Несколько лет после этого, как сообщают хроники, о Цмоке не было никаких известий, а после из разных концов Края стали приходить сообщения о том, что Цмок — в своем новом, ужасном обличье — тайно выходит из дрыгвы к хлопам и те воздают ему великие языческие почести как своему верховному духовному правителю. Покончить с этим позорным явлением не удавалось очень долго, в течение ста тридцати двух лет. И только именно в тот знаменательный год княжеские гайдуки разогнали последнее языческое сборище. Схваченные при этом богоотступники были примерно наказаны — все казнены.

Сообщений о наказании пошатнувшихся в вере в наших начальных хрониках приводится великое множество. Не менее редки в них сообщения и о появлениях Цмока. Каждый раз хронист при этом не устает напоминать читателям, что появление в какой-либо местности Цмока — это знак того, что тамошние жители грешат склонностью к прежним обычаям, после чего на их неверные головы автором хроники призываются всякие кары.

Но вот что любопытно: ни один хронист при этом никогда не проклинает самого Цмока! Мало того, в одном из младших хроносводов я встретил едва уловимый намек на то, что Волат-де вполне мог уничтожить Цмока, но почему-то не стал этого делать, а дал Цмоку возможность скрыться в спасительной для него дрыгве.

Чтобы понять это загадочное «почему-то», мы снова должны вернуться к самому началу, к князю Глебу.

Согласно нашим хроникам (написанным задним числом), князь Глеб является дедом вышеупомянутого Чурилы и вступил на престол ровно за сто лет до славной битвы Волата с Цмоком. Однако это может быть так, а может и не так. Дело в том, что описание первого столетия нашей истории сделано наспех и весьма неубедительно. Да посудите сами: первые три наших князя — Глеб, сын его Ждан и внук его Чурила — правили каждый почему-то ровно по тридцать три года, и каждый из них совершил по четыре, не больше и не меньше, победоносных похода, всякий раз в новую сторону света, и в каждом таком походе им всем сопутствовала одна только удача, они брали огромное число добычи и приводили под свою высокую руку несметные толпы народов. Написано там много и другого, не менее, поверьте мне, интересного. И если всему этому верить, то остается только удивляться тому, как это мы после всего вышеизложенного там остались в своих прежних границах в своей дикой пуще при всей своей суровой бедности и пугающей необразованности.

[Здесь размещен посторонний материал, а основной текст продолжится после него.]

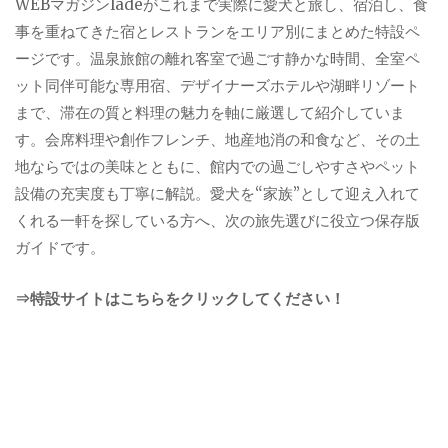
WEBマガジンladeがこれまで実際に愛犬と旅し、宿泊し、食
事を重ねてきた宿とレストランをエリア別にまとめた特設ペ
ージです。温泉旅館の離れ客室で過ごす静かな時間、全室ペ
ット同伴可能な専用宿、デザイナーズホテルや湖畔リゾート
まで、滞在の質と料理の魅力を軸に厳選して紹介していま
す。会席料理や創作フレンチ、地産地消の和食など、その土
地ならではの美味とともに、館内での過ごしやすさやペット
設備の充実度も丁寧に解説。愛犬を“家族”として迎え入れて
くれる一軒を探している方へ、次の旅先選びに役立つ保存版
ガイドです。
⇒特設サイトはこちらをクリックしてください！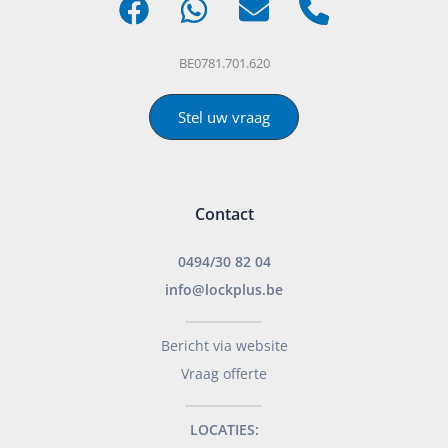
BE0781.701.620
Stel uw vraag
Contact
0494/30 82 04
info@lockplus.be
___________________
Bericht via website
Vraag offerte
___________________
LOCATIES: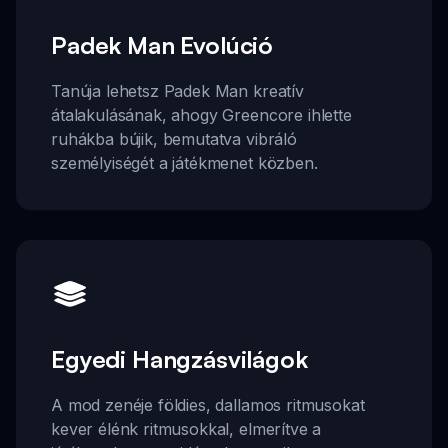
Padek Man Evolúció
Tanúja lehetsz Padek Man kreatív
átalakulásának, ahogy Greencore ihlette
ruhákba bújik, bemutatva vibráló
személyiségét a játékmenet közben.
Egyedi Hangzásvilágok
A mod zenéje földies, dallamos ritmusokat
kever élénk ritmusokkal, elmerítve a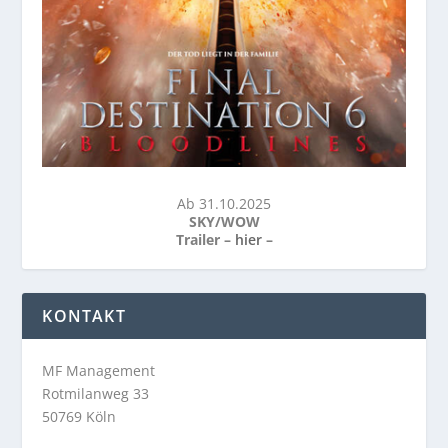
Ab 31.10.2025
SKY/WOW
Trailer –
hier
–
KONTAKT
MF Management
Rotmilanweg 33
50769 Köln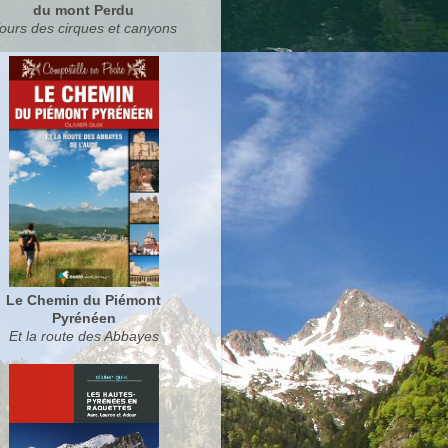
du mont Perdu
ours des cirques et canyons
Le Chemin du Piémont
Pyrénéen
Et la route des Abbayes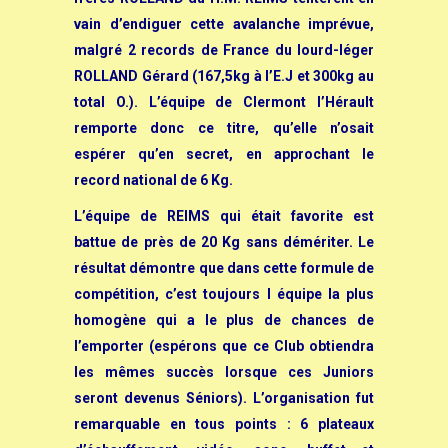
vain d’endiguer cette avalanche imprévue,
malgré 2 records de France du lourd-léger
ROLLAND Gérard (167,5kg à l’E.J et 300kg au
total O.).
L’équipe de Clermont l’Hérault
remporte donc ce titre, qu’elle n’osait
espérer qu’en secret, en approchant le
record national de 6 Kg.
L’équipe de REIMS qui était favorite est
battue de près de 20 Kg sans démériter. Le
résultat démontre que dans cette formule de
compétition, c’est toujours l équipe la plus
homogène qui a le plus de chances de
l’emporter (espérons que ce Club obtiendra
les mêmes succès lorsque ces Juniors
seront devenus Séniors).
L’organisation fut
remarquable en tous points : 6 plateaux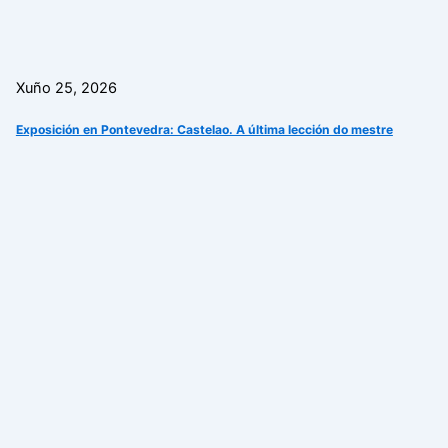
Xuño 25, 2026
Exposición en Pontevedra: Castelao. A última lección do mestre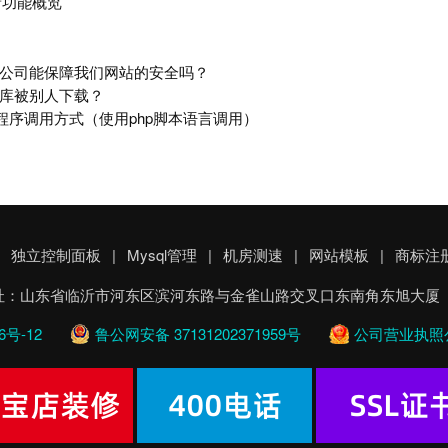
0 新功能概览
公司能保障我们网站的安全吗？
库被别人下载？
源程序调用方式（使用php脚本语言调用）
独立控制面板
|
Mysql管理
|
机房测速
|
网站模板
|
商标注
有 公司地址：山东省临沂市河东区滨河东路与金雀山路交叉口东南角东旭大厦 客服
6号-12
鲁公网安备 37131202371959号
公司营业执照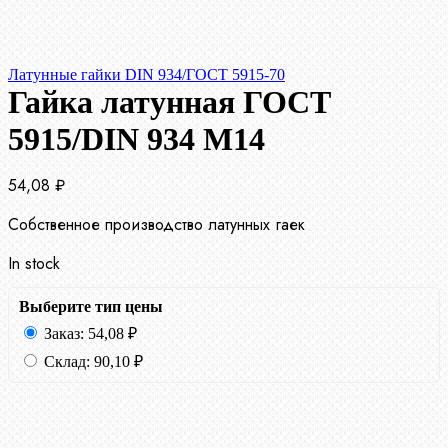
Латунные гайки DIN 934/ГОСТ 5915-70
Гайка латунная ГОСТ
5915/DIN 934 М14
54,08
₽
Собственное производство латунных гаек
In stock
Выберите тип цены
Заказ:
54,08
₽
Склад:
90,10
₽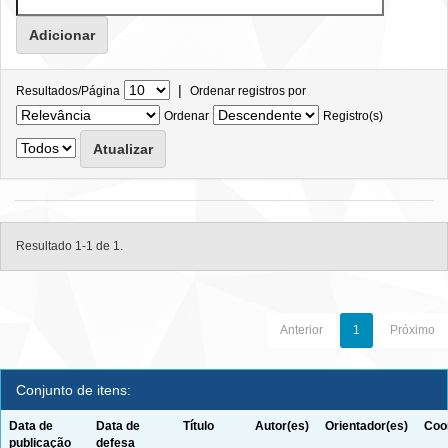
|
Resultados/Página
Ordenar registros por
Ordenar
Registro(s)
Resultado 1-1 de 1.
Anterior
1
Próximo
Conjunto de itens:
Data de
Data de
Título
Autor(es)
Orientador(es)
Coo
publicação
defesa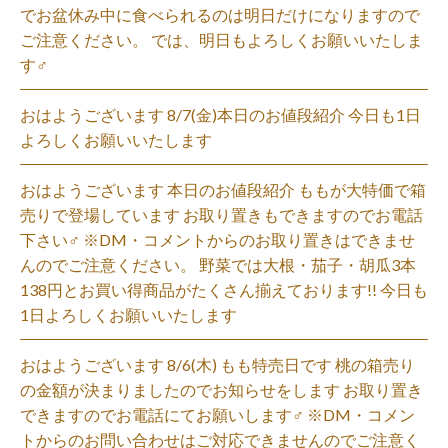
でお盆休み中に食べられるのは明日だけになりますので
ご注意ください。 では、明日もよろしくお願いいたしま
す‍♂️
おはようございます 8/7(金)本日のお値段紹介 今日も1日
よろしくお願いいたします
おはようございます 本日のお値段紹介 ももが大特価で箱
売りで登場しています お取り置きもできますのでお電話
下さい‍♂️ ※DM・コメントからのお取り置きはできませ
んのでご注意ください。 野菜では大根・茄子・胡瓜3本
138円とお買い得商品がたくさん揃えております!! 今日も
1日よろしくお願いいたします
おはようございます 8/6(木) もも特売日です 桃の箱売り
の金額が決まりましたのでお知らせをします お取り置き
できますのでお電話にてお願いします‍♂️ ※DM・コメン
トからのお問い合わせはご対応できませんのでご注意く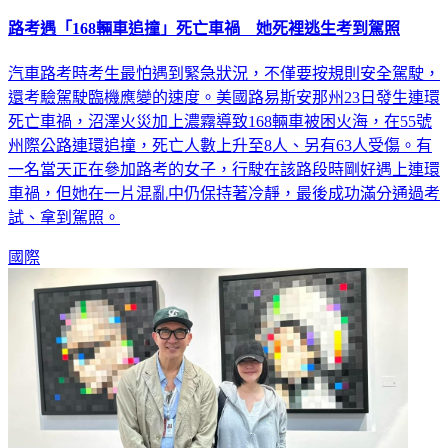
路考遇「168輛車追撞」死亡車禍 她死裡逃生考到駕照
汽車路考時考生最怕遇到緊急狀況，不僅要按規則安全駕駛，
還考驗駕駛臨機應變的速度。美國路易斯安那州23日發生連環
死亡車禍，沼澤火災加上濃霧導致168輛車被困火海，在55號
州際公路連環追撞，死亡人數上升至8人、另有63人受傷。有
一名當天正在參加路考的女子，行駛在該路段時剛好遇上連環
車禍，但她在一片混亂中仍保持著冷靜，最後成功滿分通過考
試、拿到駕照。
國際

Однако не для того я вспомнил первые страницы наших хроник, чтобы в очередной раз посмеяться над ними. А вот для чего: в одном из самых древних списков родителем князя Глеба глухо назван некто Хозяин. Дальше по тексту, в том же списке, уже читаем яснее: «Хозяин Пущи». А еще через много страниц дальше, и уже совсем по другому поводу, встречается и такая запись: «Цмок, Хозяин Пущи». Есть тут над чем задуматься? Есть. И я задумался.

Но когда не имеешь никаких дополнительных фактов, то сколько ни думай, никакого открытия не совершишь, а только придешь к какому-либо новому голословному умозаключению, и не более того. Так было и со мной. Исходя из вышеизложенных сведений, я пришел к выводу, что наши предки совершенно неслучайно не ставили перед собой цель прикончить Цмока. Более того, они его берегли, они приносили ему жертвы. Следовательно, они считали, что от его благополучия зависит их благополучие. Иными словами, они верили в то, что именно благодаря Цмоку и стоит на свете наша земля, наша пуща, наш Край. А уж был ли он, Цмок, отцом или тестем нашего первого князя Глеба или только верховным языческим священнослужителем, какая в этом разница?!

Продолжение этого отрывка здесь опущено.